Maintenant que nous avons réfléchi sur la Parole de Dieu qui est toujours vivante, sur l'actualisation de la Parole de Dieu aujourd'hui, nous pouvons revenir à notre autre question initiale : Qu'est-ce que la théologie pratique ?

Faire de la théologie pratique, ce n'est pas réfléchir de façon déductive et théorique sur les vérités de foi. C'est d'abord partir d'un problème que nous rencontrons sur le terrain, et développer une réponse chrétienne à ce problème. Cette forme de théologie part de la pratique, de l'expérience, de la situation historique. Elle analyse le problème rencontré. Ensuite elle interroge les Écritures et la tradition d'expérience chrétienne. Enfin, elle revient à la situation de départ en lui donnant un éclairage chrétien.

Un exemple : la rencontre des autres traditions religieuses. C'est un problème récent. On ne retrouve pas beaucoup cette situation dans les Écritures. Comment répondre à ce nouveau défi aujourd'hui ?
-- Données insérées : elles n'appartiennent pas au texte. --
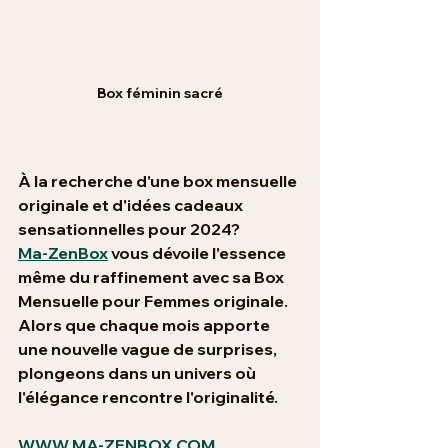
Box féminin sacré
À la recherche d'une box mensuelle 
originale et d'idées cadeaux 
sensationnelles pour 2024?
Ma-ZenBox
 vous dévoile l'essence 
même du raffinement avec sa 
Box 
Mensuelle pour Femmes originale
. 
Alors que chaque mois apporte 
une nouvelle vague de surprises, 
plongeons dans un univers où 
l'élégance rencontre l'originalité.
WWW.MA-ZENBOX.COM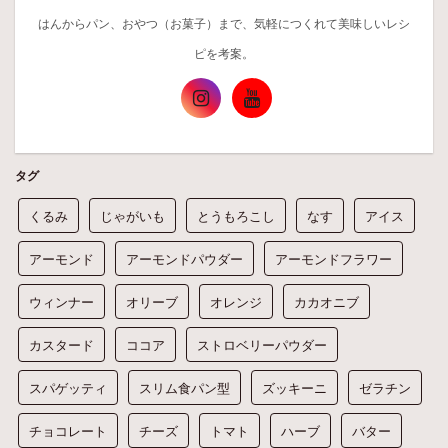
はんからパン、おやつ（お菓子）まで、気軽につくれて美味しいレシ
ピを考案。
タグ
くるみ
じゃがいも
とうもろこし
なす
アイス
アーモンド
アーモンドパウダー
アーモンドフラワー
ウィンナー
オリーブ
オレンジ
カカオニブ
カスタード
ココア
ストロベリーパウダー
スパゲッティ
スリム食パン型
ズッキーニ
ゼラチン
チョコレート
チーズ
トマト
ハーブ
バター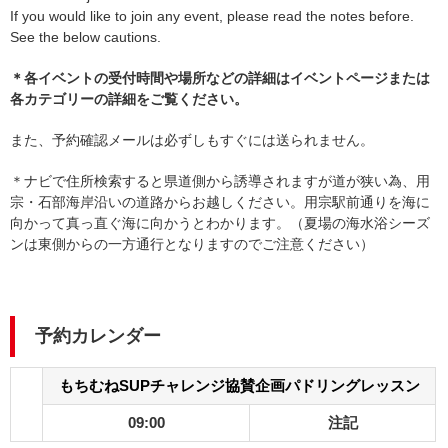
If you would like to join any event, please read the notes before.
See the below cautions.
＊各イベントの受付時間や場所などの詳細はイベントページまたは
各カテゴリーの詳細をご覧ください。
また、予約確認メールは必ずしもすぐには送られません。
＊ナビで住所検索すると県道側から誘導されますが道が狭い為、用
宗・石部海岸沿いの道路からお越しください。用宗駅前通りを海に
向かって真っ直ぐ海に向かうとわかります。（夏場の海水浴シーズ
ンは東側からの一方通行となりますのでご注意ください）
予約カレンダー
もちむねSUPチャレンジ協賛企画パドリングレッスン
09:00
注記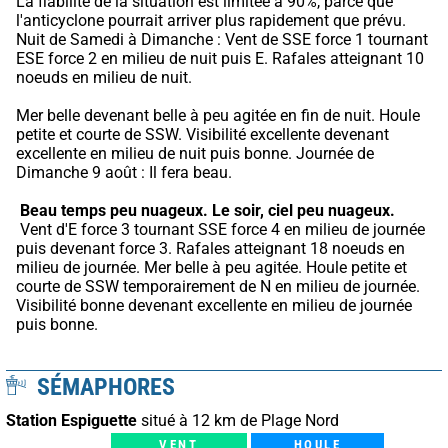
La fiabilité de la situation est limitée à 90%, parce que 
l'anticyclone pourrait arriver plus rapidement que prévu.
Nuit de Samedi à Dimanche : Vent de SSE force 1 tournant 
ESE force 2 en milieu de nuit puis E. Rafales atteignant 10 
noeuds en milieu de nuit.
Mer belle devenant belle à peu agitée en fin de nuit. Houle 
petite et courte de SSW. Visibilité excellente devenant 
excellente en milieu de nuit puis bonne. Journée de 
Dimanche 9 août : Il fera beau.
Beau temps peu nuageux.
Le soir, ciel peu nuageux.
 Vent d'E force 3 tournant SSE force 4 en milieu de journée 
puis devenant force 3. Rafales atteignant 18 noeuds en 
milieu de journée. Mer belle à peu agitée. Houle petite et 
courte de SSW temporairement de N en milieu de journée. 
Visibilité bonne devenant excellente en milieu de journée 
puis bonne.
SÉMAPHORES
Station Espiguette
situé à 12 km de Plage Nord
VENT
HOULE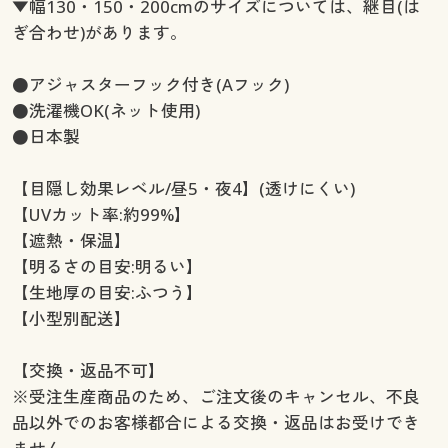
▼幅130・150・200cmのサイズについては、継目(は
ぎ合わせ)があります。
●アジャスターフック付き(Aフック)
●洗濯機OK(ネット使用)
●日本製
【目隠し効果レベル/昼5・夜4】(透けにくい)
【UVカット率:約99%】
【遮熱・保温】
【明るさの目安:明るい】
【生地厚の目安:ふつう】
【小型別配送】
【交換・返品不可】
※受注生産商品のため、ご注文後のキャンセル、不良
品以外でのお客様都合による交換・返品はお受けでき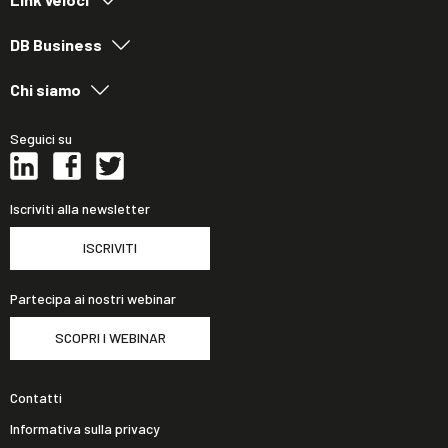
DB Business
Chi siamo
Seguici su
Iscriviti alla newsletter
ISCRIVITI
Partecipa ai nostri webinar
SCOPRI I WEBINAR
Contatti
Informativa sulla privacy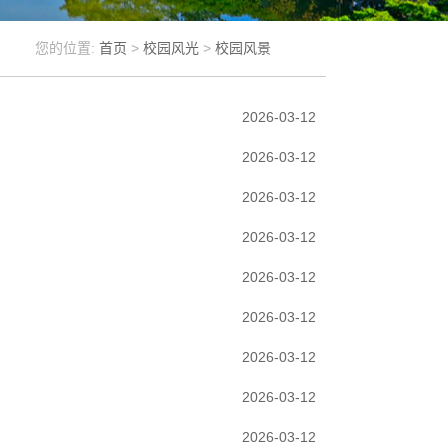
您的位置:
首页
>
校园风光
>
校园风景
2026-03-12
2026-03-12
2026-03-12
2026-03-12
2026-03-12
2026-03-12
2026-03-12
2026-03-12
2026-03-12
Eh bien, on interroge les Écritures pour voir si Jésus avait vraiment une attitude négative à l'égard des croyants des autres religions. On découvre qu'il s'est montré accueillant à l'égard du centurion romain, de la samaritaine et de d'autres croyants. On interroge aussi la tradition, pour constater qu'il certains papes se sont montrés bienveillants à l'égard de chefs musulmans, et ont suggéré des attitudes de dialogue à des missionnaires se préparant à partir pour des contrées lointaines.

À partir de ce nouveau regard, on peut revenir à notre situation d'aujourd'hui et là, élaborer une approche qui se veut fidèle à l'esprit de Jésus Christ toujours vivant dans son Église. Face à de nouveaux problèmes, il n'est pas certain que nous trouvions la réponse adaptée du premier coup. Mais se contenter de répéter ce qui se faisait dans le passé nous conduirait à faire de plus grandes erreurs encore.

Il y aurait d'autres exemples à mentionner. Certains font l'objet de cours donnés ici : l'évangélisation des jeunes, la société pluraliste, l'écologie, la situation actuelle de l'Église. Ces thèmes sont toujours abordés selon l'approche de la théologie pratique.